The output should be the records themselves, given again exactly.

--- Data excerpts Enclosed Below ---

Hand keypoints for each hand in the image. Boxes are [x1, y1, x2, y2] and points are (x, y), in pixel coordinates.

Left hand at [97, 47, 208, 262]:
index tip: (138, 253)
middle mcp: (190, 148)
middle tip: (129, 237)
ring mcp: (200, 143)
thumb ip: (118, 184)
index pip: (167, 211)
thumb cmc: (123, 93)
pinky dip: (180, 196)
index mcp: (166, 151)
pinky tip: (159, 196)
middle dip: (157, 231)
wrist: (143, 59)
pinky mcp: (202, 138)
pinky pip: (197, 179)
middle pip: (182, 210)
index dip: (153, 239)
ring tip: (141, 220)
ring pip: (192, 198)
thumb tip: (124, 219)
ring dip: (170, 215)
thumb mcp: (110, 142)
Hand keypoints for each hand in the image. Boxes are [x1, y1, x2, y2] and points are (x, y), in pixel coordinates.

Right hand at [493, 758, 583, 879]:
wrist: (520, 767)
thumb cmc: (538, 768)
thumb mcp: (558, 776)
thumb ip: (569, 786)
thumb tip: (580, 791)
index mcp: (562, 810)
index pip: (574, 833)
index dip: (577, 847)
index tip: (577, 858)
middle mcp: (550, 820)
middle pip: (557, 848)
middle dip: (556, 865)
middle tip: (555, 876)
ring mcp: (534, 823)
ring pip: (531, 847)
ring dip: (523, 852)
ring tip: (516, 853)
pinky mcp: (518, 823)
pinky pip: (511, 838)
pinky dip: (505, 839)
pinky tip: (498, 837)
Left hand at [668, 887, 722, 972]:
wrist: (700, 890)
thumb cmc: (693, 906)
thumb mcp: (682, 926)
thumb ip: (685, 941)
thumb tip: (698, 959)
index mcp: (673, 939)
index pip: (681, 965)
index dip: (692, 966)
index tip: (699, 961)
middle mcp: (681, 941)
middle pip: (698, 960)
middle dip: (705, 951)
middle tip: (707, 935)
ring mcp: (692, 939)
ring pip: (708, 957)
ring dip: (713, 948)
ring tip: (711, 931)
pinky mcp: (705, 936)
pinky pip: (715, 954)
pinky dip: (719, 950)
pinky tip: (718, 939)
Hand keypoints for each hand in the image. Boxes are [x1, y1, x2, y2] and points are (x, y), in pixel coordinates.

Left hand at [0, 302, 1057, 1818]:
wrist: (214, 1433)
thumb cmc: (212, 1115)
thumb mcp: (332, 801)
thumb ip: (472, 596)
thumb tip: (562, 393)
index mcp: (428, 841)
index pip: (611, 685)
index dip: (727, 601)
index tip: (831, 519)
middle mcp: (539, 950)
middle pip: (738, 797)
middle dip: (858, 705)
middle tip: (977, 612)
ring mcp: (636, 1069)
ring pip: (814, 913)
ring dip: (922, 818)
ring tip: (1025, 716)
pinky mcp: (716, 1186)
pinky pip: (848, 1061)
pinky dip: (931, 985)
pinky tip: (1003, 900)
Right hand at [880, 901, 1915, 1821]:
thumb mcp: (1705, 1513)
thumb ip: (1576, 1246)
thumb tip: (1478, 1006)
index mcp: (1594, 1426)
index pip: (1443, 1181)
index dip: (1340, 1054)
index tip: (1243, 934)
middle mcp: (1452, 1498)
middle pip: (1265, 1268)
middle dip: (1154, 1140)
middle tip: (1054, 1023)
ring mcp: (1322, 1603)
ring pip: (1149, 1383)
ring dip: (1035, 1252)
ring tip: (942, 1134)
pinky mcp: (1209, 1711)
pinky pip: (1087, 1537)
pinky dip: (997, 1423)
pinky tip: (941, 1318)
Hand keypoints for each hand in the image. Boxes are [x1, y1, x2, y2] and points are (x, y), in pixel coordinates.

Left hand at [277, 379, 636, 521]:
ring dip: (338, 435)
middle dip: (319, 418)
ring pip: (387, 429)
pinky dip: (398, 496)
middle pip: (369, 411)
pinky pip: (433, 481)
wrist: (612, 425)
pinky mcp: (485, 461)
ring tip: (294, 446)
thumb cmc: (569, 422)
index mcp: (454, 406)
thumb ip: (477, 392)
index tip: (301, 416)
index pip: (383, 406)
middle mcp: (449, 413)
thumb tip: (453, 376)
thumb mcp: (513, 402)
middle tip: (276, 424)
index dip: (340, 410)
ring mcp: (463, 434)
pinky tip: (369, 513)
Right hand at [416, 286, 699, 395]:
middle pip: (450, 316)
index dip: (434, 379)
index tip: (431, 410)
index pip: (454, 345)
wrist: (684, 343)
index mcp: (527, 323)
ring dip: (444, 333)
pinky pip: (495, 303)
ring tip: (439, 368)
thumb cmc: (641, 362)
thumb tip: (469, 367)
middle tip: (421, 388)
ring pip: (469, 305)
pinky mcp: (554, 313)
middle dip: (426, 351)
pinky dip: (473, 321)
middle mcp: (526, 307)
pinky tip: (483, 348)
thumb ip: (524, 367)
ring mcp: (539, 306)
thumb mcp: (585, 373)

--- End of Enclosed Data excerpts ---

• Answer box:
Hand keypoints for each hand in the image. Boxes are [x1, y1, x2, y2] and points are (x, y), in pixel coordinates.

Left hand at [97, 47, 208, 262]:
index tip: (138, 253)
middle mcp: (190, 148)
middle tip: (129, 237)
ring mcp: (200, 143)
thumb ip: (118, 184)
index pip: (167, 211)
thumb cmc: (123, 93)
pinky dip: (180, 196)
index mcp: (166, 151)
pinky tip: (159, 196)
middle dip: (157, 231)
wrist: (143, 59)
pinky mcp: (202, 138)
pinky pip: (197, 179)
middle pip: (182, 210)
index dip: (153, 239)
ring tip: (141, 220)
ring pip: (192, 198)
thumb tip: (124, 219)
ring dip: (170, 215)
thumb mcp: (110, 142)
Hand keypoints for each hand in the image. Boxes are [x1, y1, x2, y2] and points are (x, y), in pixel coordinates.

Right hand at [493, 758, 583, 879]:
wrist: (520, 767)
thumb cmc: (538, 768)
thumb mcp: (558, 776)
thumb ip: (569, 786)
thumb tip: (580, 791)
index mcp: (562, 810)
index pip: (574, 833)
index dip: (577, 847)
index tip: (577, 858)
middle mcp: (550, 820)
middle pip: (557, 848)
middle dip: (556, 865)
middle tip: (555, 876)
ring mcp: (534, 823)
ring pip: (531, 847)
ring dip: (523, 852)
ring tip: (516, 853)
pinky mcp: (518, 823)
pinky pip: (511, 838)
pinky dip: (505, 839)
pinky tip: (498, 837)
Left hand at [668, 887, 722, 972]:
wrist: (700, 890)
thumb cmc: (693, 906)
thumb mcp: (682, 926)
thumb ip: (685, 941)
thumb tip: (698, 959)
index mcp: (673, 939)
index pip: (681, 965)
index dip: (692, 966)
index tip: (699, 961)
middle mcp: (681, 941)
middle pip: (698, 960)
middle dip: (705, 951)
middle tip: (707, 935)
ring mcp: (692, 939)
ring pip: (708, 957)
ring dip: (713, 948)
ring tip: (711, 931)
pinky mcp: (705, 936)
pinky pip: (715, 954)
pinky dip: (719, 950)
pinky tip: (718, 939)
Hand keypoints for each hand in the image. Boxes are [x1, y1, x2, y2] and points are (x, y), in pixel coordinates.

Left hand at [0, 302, 1057, 1818]:
wrist: (214, 1433)
thumb cmc: (212, 1115)
thumb mcp: (332, 801)
thumb ip: (472, 596)
thumb tip: (562, 393)
index mcp: (428, 841)
index pip: (611, 685)
index dip: (727, 601)
index tip: (831, 519)
middle mcp: (539, 950)
middle pip: (738, 797)
middle dip: (858, 705)
middle tip: (977, 612)
ring mcp: (636, 1069)
ring pip: (814, 913)
ring dip: (922, 818)
ring tip: (1025, 716)
pinky mcp: (716, 1186)
pinky pip: (848, 1061)
pinky dip: (931, 985)
pinky tip: (1003, 900)
Right hand at [880, 901, 1915, 1821]:
thumb mcp: (1705, 1513)
thumb ip: (1576, 1246)
thumb tip: (1478, 1006)
index mcp: (1594, 1426)
index pip: (1443, 1181)
index dip: (1340, 1054)
index tip: (1243, 934)
middle mcp: (1452, 1498)
middle pip: (1265, 1268)
middle dip: (1154, 1140)
middle tip: (1054, 1023)
ring mcp: (1322, 1603)
ring pip: (1149, 1383)
ring dip: (1035, 1252)
ring tip: (942, 1134)
pinky mcp: (1209, 1711)
pinky pip: (1087, 1537)
pinky dip: (997, 1423)
pinky tip: (941, 1318)
Hand keypoints for each hand in the image. Boxes are [x1, y1, x2, y2] and points are (x, y), in pixel coordinates.

Left hand at [277, 379, 636, 521]:
ring dip: (338, 435)
middle dip: (319, 418)
ring pip: (387, 429)
pinky dip: (398, 496)
middle pip: (369, 411)
pinky pip: (433, 481)
wrist: (612, 425)
pinky mcp: (485, 461)
ring tip: (294, 446)
thumb cmc: (569, 422)
index mcp: (454, 406)
thumb ip: (477, 392)
index tip: (301, 416)
index pip: (383, 406)
middle mcp: (449, 413)
thumb tip: (453, 376)
thumb mcp: (513, 402)
middle tip: (276, 424)
index dip: (340, 410)
ring mcp: (463, 434)
pinky tip: (369, 513)
Right hand at [416, 286, 699, 395]:
middle pip: (450, 316)
index dip: (434, 379)
index tip: (431, 410)
index pip: (454, 345)
wrist: (684, 343)
index mcp: (527, 323)
ring dip: (444, 333)
pinky pip: (495, 303)
ring tip: (439, 368)
thumb cmc: (641, 362)
thumb tip: (469, 367)
middle tip: (421, 388)
ring pip: (469, 305)
pinky mcp: (554, 313)
middle dip: (426, 351)
pinky dip: (473, 321)
middle mcp: (526, 307)
pinky tip: (483, 348)
thumb ip: (524, 367)
ring mcp: (539, 306)
thumb mcp: (585, 373)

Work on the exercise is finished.